As declarações do ministro vêm ao encontro das expectativas dos setores econômicos brasileiros, especialmente, que temem os impactos pós-pandemia

O ministro da Economia, Paulo Guedes, disse nesta segunda-feira (27), ao sair do Palácio da Alvorada ao lado do presidente Jair Bolsonaro, que o governo Federal vai prosseguir com as reformas estruturantes, necessárias para acelerar o desenvolvimento do País, e que serão investidos bilhões. As declarações do ministro vêm ao encontro das expectativas dos setores econômicos brasileiros, especialmente, que temem os impactos pós-pandemia.

De acordo com o ministro, o Governo Federal fez uma reversão na política, de reformas estruturantes para medida emergenciais, mas os investimentos deverão ser retomados em breve em setores como saneamento, petróleo e gás, infraestrutura, elétrico e de logística.

“Isso vai ser feito dentro do programa de recuperação e estabilidade fiscal. Estamos no caminho da prosperidade, não no caminho do desespero. Vamos aumentar os salários com aumento de produtividade, estamos privatizando, abrindo a economia, aumentando os investimentos”, disse Guedes.

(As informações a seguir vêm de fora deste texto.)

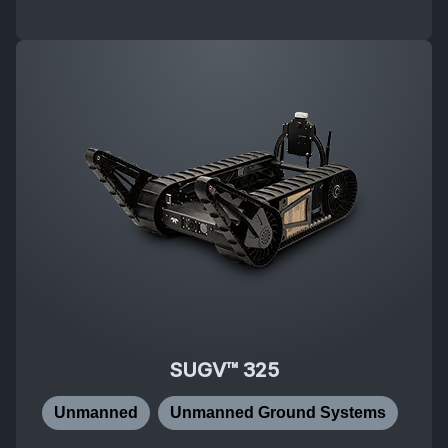
SUGV™ 325
Unmanned
Unmanned Ground Systems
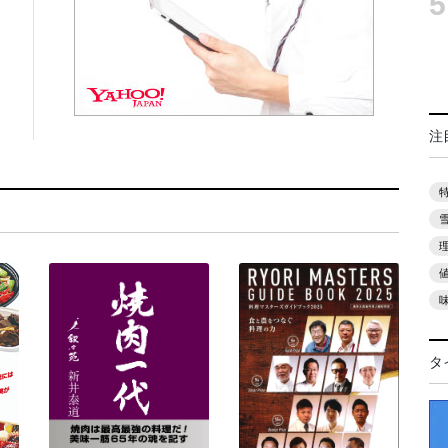
5
注
タ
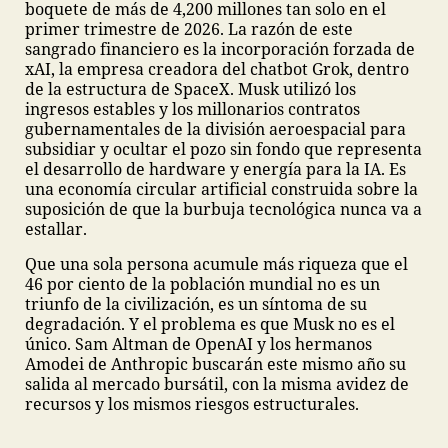
boquete de más de 4,200 millones tan solo en el
primer trimestre de 2026. La razón de este
sangrado financiero es la incorporación forzada de
xAI, la empresa creadora del chatbot Grok, dentro
de la estructura de SpaceX. Musk utilizó los
ingresos estables y los millonarios contratos
gubernamentales de la división aeroespacial para
subsidiar y ocultar el pozo sin fondo que representa
el desarrollo de hardware y energía para la IA. Es
una economía circular artificial construida sobre la
suposición de que la burbuja tecnológica nunca va a
estallar.
Que una sola persona acumule más riqueza que el
46 por ciento de la población mundial no es un
triunfo de la civilización, es un síntoma de su
degradación. Y el problema es que Musk no es el
único. Sam Altman de OpenAI y los hermanos
Amodei de Anthropic buscarán este mismo año su
salida al mercado bursátil, con la misma avidez de
recursos y los mismos riesgos estructurales.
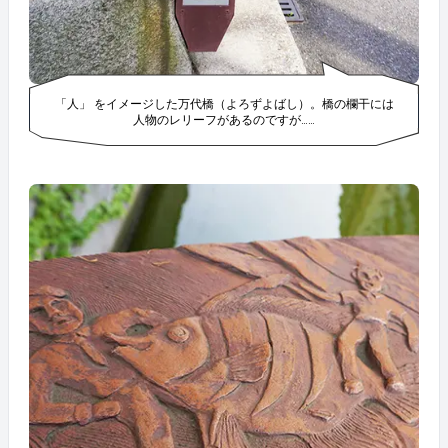
「人」 をイメージした万代橋（よろずよばし）。橋の欄干には
人物のレリーフがあるのですが……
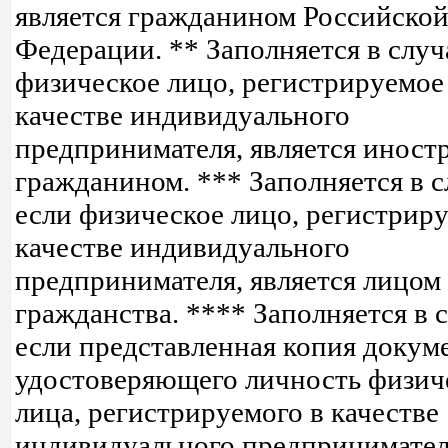
является гражданином Российско
Федерации. ** Заполняется в случ
физическое лицо, регистрируемое
качестве индивидуального
предпринимателя, является инос
гражданином. *** Заполняется в с
если физическое лицо, регистриру
качестве индивидуального
предпринимателя, является лицом 
гражданства. **** Заполняется в с
если представленная копия докуме
удостоверяющего личность физич
лица, регистрируемого в качестве
индивидуального предпринимател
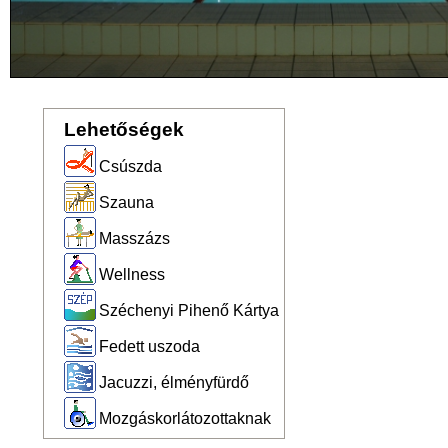
Lehetőségek
Csúszda
Szauna
Masszázs
Wellness
Széchenyi Pihenő Kártya
Fedett uszoda
Jacuzzi, élményfürdő
Mozgáskorlátozottaknak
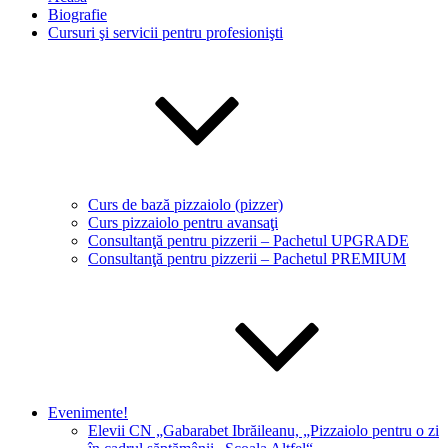
Biografie
Cursuri şi servicii pentru profesionişti
Curs de bază pizzaiolo (pizzer)
Curs pizzaiolo pentru avansaţi
Consultanţă pentru pizzerii – Pachetul UPGRADE
Consultanţă pentru pizzerii – Pachetul PREMIUM
Evenimente!
Elevii CN „Gabarabet Ibrăileanu, „Pizzaiolo pentru o zi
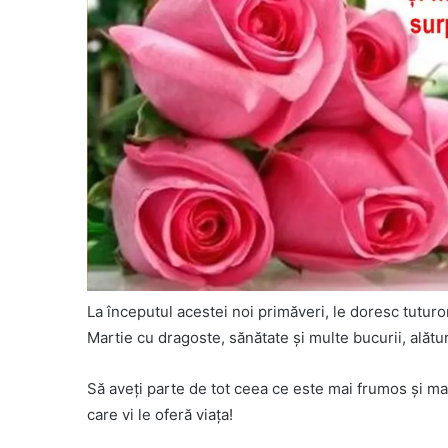
La începutul acestei noi primăveri, le doresc tutur
Martie cu dragoste, sănătate și multe bucurii, alătur
Să aveţi parte de tot ceea ce este mai frumos și mai
care vi le oferă viaţa!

Paulo Guedes e Jair Bolsonaro – Foto: Arquivo/Marcos Corrêa/PRPaulo Guedes e Jair Bolsonaro – Foto: Arquivo/Marcos Corrêa/PR

Discurso positivo

Para o presidente da CDL (Câmara de Dirigentes Lojistas) de Florianópolis, Ernesto Caponi, as declarações do ministro Guedes são positivas e reafirmam o discurso coerente da equipe econômica.

“O ministro está correto em aliar uma reforma estruturada a investimentos privados. Paulo Guedes é criterioso e inteligente, não é uma pessoa de fazer planos inexecutáveis”, opinou.

Caponi disse que, em termos de infraestrutura, o Brasil está sucateado e são urgentes os investimentos no setor. “O investimento sempre vai trazer recursos e capitalização. Onde tem recursos tem empregos. O ministro Paulo Guedes quer readequar o Brasil. É o que a gente percebe e aguarda”, afirmou.

Investimentos aguardados

Bruno Breithaupt, presidente da Fecomércio (Federação do Comércio) de Santa Catarina, disse que o setor no Estado aguarda do governo Federal as medidas que vão, de fato, recuperar a economia abalada pela pandemia da Covid-19.

“A iniciativa privada teve que tomar duras decisões para preservar empregos e a renda em Santa Catarina e o Sistema S sofreu um revés com impactos sociais incalculáveis. O mínimo que se espera do Governo é que mantenha o projeto de responsabilidade fiscal e das reformas estruturantes, que permitirão em médio prazo a redução de gastos da máquina pública, liberando assim o caixa da União para investimentos públicos”, avaliou Breithaupt.

Equilíbrio fiscal

O presidente da Fiesc (Federação das Indústrias de Santa Catarina), Mario Cezar de Aguiar, avaliou como significativo para a estabilidade do País o discurso do ministro Paulo Guedes, feito ao lado do presidente Jair Bolsonaro. O encontro, segundo Aguiar, é importante para fortalecer o ministro e, assim, manter a governabilidade.

“As equipes do governo precisam estar coesas para encontrar a melhor maneira de resolver uma equação complexa, que é seguir com as reformas fundamentais para o País, estimular a retomada da economia pós-pandemia e manter o equilíbrio fiscal”, disse Aguiar.

Ele também comentou as deficiências de infraestrutura existentes no Brasil. O setor precisa de investimentos para fortalecer a competitividade que em Santa Catarina, segundo Aguiar, é um gargalo que impede o desenvolvimento. “Com um planejamento bem estruturado, segurança jurídica e participação privada, esses investimentos poderão ser importantes indutores do crescimento depois da crise do coronavírus”, afirmou o presidente da Fiesc.